Abigail, só um instante, por favor, eis que a coordenadora do núcleo duro da neutralidade interrompe a isenta e caridosa abigail, ela pede a palavra, Sim, Cabayba, Você até parece candidata à direção da escola...

todas sorrimos nervosas e desconfortáveis

Isso se houver eleição, Cabayba...

É... está bem, foi mal. Concordo, Abigail, isso é outro assunto. Gostaria de contribuir dizendo que entendo a Kamilá, mas a questão é que já temos muitos médicos...

Muitos médicos, Cabayba?!

não consegui continuar calada

Sim, muitos médicos, Anita. Muitos engenheiros, advogados, veterinários, na verdade, essa gente precisa parar de fazer filhos. Pobre só cria mais pobreza com essas suas ninhadas.

Por Deus, Cabayba! Está em jogo aqui o compromisso do profissional em educação com a sociedade, esse grito sem pausa e impaciente foi do paulo, respeito suas palavras, elas nos chamam à prática com reflexão, não se trata do compromisso de qualquer um, não pode ser um compromisso estéril, seco e oco, despejado sem lucidez e concretude.
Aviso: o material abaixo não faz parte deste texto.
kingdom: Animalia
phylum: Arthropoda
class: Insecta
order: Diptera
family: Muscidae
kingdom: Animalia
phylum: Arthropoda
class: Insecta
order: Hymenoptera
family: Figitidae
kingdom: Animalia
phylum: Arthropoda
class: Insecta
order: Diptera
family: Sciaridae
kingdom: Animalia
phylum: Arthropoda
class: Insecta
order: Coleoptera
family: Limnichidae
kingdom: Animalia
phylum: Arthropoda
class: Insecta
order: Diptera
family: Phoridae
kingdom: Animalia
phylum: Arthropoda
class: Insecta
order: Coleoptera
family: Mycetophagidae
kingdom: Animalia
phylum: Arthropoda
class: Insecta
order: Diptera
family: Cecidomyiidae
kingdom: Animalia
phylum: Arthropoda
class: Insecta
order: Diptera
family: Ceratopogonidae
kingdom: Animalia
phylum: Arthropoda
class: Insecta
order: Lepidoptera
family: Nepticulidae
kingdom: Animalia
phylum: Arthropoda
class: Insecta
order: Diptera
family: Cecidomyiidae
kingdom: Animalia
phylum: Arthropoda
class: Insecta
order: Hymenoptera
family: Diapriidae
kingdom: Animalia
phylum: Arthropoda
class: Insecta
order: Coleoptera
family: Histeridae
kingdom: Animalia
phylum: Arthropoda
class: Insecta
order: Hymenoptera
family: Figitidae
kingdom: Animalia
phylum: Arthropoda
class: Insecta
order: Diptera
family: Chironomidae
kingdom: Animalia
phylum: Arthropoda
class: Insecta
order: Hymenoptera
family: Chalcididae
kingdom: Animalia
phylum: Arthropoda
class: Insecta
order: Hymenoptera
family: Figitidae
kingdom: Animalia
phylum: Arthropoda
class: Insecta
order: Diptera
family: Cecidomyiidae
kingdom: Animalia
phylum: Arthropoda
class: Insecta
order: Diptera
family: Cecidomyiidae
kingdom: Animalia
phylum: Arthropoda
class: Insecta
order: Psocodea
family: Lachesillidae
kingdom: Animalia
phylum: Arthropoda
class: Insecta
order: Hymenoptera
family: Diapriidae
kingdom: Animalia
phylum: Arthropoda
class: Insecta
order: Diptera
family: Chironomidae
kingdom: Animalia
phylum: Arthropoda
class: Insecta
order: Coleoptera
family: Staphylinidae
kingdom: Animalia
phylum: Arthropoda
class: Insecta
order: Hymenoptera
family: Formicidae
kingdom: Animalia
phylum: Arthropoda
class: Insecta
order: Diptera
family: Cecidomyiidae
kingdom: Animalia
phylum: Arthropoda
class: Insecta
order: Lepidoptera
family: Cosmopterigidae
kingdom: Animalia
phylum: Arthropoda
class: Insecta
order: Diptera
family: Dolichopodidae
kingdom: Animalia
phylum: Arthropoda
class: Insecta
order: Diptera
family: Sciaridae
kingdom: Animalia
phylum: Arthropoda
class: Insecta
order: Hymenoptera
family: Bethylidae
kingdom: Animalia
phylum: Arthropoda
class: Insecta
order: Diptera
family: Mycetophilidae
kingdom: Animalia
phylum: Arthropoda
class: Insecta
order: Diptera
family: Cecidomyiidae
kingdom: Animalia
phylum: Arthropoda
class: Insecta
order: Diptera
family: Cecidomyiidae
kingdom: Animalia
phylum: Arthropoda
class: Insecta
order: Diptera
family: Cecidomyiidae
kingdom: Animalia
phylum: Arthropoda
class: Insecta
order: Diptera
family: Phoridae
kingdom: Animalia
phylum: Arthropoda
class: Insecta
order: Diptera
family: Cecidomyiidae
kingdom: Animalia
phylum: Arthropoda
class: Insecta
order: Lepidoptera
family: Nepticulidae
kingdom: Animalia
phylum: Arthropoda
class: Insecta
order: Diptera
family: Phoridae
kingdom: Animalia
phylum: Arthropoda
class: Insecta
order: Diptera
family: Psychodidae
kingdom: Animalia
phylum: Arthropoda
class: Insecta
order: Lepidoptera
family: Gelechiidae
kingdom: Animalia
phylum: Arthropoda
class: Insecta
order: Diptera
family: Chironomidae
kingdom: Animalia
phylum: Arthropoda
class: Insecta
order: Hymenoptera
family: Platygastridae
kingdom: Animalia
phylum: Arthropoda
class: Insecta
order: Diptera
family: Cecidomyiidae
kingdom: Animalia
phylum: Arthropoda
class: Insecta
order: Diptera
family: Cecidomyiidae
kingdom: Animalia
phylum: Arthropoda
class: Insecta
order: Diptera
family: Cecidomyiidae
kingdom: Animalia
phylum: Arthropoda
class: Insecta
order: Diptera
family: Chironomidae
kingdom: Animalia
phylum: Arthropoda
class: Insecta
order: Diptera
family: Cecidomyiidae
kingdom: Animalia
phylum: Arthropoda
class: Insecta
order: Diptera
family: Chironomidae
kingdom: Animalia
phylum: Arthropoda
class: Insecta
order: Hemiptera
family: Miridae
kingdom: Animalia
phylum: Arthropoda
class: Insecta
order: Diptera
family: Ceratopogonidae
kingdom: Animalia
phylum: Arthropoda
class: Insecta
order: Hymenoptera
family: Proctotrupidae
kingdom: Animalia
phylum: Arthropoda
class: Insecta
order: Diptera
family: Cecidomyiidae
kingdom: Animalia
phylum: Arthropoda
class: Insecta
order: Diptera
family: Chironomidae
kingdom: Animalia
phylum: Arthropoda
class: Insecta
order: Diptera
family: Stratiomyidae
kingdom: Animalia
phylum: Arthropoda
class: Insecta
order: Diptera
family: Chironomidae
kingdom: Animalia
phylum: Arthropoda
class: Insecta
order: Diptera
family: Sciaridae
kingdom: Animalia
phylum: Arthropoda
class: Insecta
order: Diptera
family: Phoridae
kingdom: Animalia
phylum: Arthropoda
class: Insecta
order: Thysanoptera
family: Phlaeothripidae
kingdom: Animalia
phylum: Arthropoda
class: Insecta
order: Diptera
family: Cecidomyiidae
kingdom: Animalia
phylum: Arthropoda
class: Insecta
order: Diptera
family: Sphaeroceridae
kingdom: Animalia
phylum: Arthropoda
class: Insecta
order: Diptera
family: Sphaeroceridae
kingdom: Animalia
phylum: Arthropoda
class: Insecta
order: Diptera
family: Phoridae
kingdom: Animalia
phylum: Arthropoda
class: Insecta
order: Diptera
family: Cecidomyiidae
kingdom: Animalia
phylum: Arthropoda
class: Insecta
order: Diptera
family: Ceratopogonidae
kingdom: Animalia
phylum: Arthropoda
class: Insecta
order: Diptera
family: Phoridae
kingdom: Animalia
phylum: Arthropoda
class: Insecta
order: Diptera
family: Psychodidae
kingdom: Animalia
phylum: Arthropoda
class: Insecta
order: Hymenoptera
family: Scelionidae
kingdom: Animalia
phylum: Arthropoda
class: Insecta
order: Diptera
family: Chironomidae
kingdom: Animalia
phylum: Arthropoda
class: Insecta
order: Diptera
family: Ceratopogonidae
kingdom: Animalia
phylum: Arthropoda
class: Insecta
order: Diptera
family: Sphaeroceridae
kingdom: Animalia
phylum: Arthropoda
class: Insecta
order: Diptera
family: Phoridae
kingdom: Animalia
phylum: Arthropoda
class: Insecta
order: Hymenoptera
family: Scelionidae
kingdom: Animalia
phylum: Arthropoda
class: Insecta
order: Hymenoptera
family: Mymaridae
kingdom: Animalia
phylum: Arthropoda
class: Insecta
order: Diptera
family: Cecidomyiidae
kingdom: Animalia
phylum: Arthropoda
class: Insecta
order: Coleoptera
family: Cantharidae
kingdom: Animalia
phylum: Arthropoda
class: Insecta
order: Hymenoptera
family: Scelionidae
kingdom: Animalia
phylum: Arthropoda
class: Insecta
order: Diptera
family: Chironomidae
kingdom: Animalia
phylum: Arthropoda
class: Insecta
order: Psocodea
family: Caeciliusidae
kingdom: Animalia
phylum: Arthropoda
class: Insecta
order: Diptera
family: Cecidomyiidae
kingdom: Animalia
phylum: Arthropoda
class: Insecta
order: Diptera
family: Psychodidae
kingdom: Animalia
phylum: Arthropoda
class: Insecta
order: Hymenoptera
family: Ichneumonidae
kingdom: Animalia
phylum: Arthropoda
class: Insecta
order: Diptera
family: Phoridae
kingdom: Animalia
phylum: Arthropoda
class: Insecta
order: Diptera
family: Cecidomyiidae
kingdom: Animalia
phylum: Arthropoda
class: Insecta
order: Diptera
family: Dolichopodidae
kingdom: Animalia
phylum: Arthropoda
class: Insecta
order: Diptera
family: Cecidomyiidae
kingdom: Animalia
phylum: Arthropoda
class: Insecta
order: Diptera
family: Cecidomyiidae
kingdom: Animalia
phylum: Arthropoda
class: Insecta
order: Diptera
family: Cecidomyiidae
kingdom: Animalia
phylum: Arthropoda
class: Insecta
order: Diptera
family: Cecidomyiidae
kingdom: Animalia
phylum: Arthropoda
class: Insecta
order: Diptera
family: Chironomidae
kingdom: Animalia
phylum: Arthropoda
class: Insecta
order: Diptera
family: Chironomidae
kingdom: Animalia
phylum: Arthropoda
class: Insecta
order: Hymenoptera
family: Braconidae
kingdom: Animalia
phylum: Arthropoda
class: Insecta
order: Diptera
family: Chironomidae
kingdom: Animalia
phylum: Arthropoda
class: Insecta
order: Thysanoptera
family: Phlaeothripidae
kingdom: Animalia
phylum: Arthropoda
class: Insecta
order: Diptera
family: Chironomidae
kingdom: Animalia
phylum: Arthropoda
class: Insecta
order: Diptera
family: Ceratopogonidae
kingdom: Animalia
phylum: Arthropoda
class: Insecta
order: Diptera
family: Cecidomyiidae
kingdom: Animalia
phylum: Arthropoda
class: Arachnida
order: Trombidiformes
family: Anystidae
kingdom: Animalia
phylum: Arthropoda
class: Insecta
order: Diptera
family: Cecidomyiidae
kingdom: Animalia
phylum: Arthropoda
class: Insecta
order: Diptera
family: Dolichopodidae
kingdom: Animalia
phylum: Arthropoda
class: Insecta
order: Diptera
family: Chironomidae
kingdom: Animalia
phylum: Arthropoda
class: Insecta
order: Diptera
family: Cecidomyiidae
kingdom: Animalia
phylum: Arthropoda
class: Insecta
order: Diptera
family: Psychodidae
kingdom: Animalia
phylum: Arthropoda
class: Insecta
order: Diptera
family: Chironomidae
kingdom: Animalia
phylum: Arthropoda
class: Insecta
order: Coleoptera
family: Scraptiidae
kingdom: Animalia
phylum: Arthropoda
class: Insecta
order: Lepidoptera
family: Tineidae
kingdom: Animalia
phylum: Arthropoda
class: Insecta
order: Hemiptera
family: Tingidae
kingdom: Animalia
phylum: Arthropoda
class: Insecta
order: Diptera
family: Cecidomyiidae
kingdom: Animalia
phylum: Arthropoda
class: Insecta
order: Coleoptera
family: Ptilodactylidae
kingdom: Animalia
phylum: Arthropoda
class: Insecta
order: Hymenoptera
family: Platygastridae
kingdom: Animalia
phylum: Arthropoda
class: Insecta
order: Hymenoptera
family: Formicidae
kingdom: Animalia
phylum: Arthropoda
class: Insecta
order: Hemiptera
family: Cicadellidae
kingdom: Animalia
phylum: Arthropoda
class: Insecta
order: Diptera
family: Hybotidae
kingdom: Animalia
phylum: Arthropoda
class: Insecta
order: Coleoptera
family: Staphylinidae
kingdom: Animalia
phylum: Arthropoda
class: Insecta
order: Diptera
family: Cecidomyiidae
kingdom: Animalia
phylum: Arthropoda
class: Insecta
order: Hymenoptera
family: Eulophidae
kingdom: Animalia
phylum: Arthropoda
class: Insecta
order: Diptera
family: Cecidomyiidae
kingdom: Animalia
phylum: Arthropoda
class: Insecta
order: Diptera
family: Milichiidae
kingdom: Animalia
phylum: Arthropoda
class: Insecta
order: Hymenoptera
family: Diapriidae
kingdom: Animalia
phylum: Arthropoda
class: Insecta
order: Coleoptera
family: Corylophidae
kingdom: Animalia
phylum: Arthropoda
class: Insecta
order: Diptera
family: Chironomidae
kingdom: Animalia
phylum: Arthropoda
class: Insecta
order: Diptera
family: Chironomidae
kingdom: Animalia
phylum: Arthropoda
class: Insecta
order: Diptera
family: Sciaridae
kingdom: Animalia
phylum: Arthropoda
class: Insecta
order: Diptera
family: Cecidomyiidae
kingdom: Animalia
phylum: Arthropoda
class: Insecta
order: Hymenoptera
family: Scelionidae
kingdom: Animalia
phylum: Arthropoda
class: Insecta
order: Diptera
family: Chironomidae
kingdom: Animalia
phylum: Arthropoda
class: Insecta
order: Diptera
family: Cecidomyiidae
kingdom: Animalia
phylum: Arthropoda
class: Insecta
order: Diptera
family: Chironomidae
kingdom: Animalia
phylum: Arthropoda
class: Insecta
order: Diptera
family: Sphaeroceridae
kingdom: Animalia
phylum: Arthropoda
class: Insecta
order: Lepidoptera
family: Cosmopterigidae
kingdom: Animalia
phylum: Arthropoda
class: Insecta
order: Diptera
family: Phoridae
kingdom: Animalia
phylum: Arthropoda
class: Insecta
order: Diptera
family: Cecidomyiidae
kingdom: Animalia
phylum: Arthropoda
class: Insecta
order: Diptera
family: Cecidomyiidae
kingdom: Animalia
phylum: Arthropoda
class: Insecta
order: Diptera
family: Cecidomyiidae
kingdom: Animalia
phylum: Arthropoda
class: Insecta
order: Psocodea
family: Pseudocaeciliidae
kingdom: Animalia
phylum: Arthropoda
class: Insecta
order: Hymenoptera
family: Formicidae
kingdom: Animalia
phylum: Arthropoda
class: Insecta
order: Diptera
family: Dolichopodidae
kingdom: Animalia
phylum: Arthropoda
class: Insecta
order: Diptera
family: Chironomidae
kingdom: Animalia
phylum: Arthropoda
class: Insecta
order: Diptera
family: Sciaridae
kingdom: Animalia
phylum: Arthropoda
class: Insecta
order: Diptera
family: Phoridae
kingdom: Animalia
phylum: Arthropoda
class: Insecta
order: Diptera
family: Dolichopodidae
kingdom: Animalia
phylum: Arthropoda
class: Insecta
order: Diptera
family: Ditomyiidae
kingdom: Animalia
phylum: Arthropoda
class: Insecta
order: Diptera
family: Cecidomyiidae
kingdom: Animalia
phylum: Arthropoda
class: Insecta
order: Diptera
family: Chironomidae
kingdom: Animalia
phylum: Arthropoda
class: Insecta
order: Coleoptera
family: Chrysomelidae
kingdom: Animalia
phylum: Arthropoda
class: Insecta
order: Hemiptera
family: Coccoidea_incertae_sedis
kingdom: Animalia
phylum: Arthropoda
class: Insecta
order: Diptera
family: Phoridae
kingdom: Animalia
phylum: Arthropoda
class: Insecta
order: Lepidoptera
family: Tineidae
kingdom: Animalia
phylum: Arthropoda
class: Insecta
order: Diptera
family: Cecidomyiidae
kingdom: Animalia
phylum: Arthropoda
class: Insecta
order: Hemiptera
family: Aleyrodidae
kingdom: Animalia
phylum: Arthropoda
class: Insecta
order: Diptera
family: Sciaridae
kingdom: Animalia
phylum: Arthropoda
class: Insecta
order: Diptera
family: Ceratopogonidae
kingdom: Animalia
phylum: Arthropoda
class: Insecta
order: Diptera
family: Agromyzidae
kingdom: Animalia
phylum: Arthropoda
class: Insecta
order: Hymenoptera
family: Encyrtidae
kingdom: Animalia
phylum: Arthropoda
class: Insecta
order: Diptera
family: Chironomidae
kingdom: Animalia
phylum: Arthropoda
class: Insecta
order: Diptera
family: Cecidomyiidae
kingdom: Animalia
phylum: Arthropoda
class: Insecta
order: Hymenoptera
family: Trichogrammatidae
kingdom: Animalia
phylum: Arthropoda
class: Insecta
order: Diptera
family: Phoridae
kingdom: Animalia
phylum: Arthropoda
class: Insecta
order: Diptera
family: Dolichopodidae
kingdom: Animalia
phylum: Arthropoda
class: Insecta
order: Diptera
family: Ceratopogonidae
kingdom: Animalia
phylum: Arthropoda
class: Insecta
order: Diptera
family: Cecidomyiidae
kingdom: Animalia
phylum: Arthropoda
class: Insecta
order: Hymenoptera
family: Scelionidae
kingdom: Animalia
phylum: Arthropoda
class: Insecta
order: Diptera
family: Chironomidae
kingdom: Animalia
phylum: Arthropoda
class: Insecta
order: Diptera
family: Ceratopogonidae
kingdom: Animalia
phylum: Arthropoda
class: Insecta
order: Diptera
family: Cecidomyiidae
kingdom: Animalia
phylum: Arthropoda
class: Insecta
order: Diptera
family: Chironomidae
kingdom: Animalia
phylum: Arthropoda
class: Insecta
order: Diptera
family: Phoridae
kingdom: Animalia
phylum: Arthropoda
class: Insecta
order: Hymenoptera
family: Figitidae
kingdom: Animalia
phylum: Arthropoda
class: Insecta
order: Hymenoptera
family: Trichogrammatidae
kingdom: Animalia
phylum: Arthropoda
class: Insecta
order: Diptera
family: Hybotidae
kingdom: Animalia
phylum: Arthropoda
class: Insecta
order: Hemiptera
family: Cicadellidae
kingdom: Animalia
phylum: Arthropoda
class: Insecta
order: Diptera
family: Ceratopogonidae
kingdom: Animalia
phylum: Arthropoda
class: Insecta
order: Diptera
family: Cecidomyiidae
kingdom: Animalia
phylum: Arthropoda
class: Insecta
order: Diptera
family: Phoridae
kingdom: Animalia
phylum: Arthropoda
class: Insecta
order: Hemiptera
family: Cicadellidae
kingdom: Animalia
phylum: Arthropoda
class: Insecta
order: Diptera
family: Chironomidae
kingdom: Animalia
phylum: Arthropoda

Educar e ensinar não é cortesia, é compromisso que transforma o outro em você... e você no outro. 

E quem quer se comprometer, Paulo?

Eu, a Kamilá, o Marko, a Anita e tantas e tantos mais. E você?!

Baboseira! Precisamos de protocolos mais seguros de comportamento.

E os círculos de paz?

Só Jesus salva!

Compromisso com quem e com o quê, Paulo? Chega de balbúrdia nas escolas!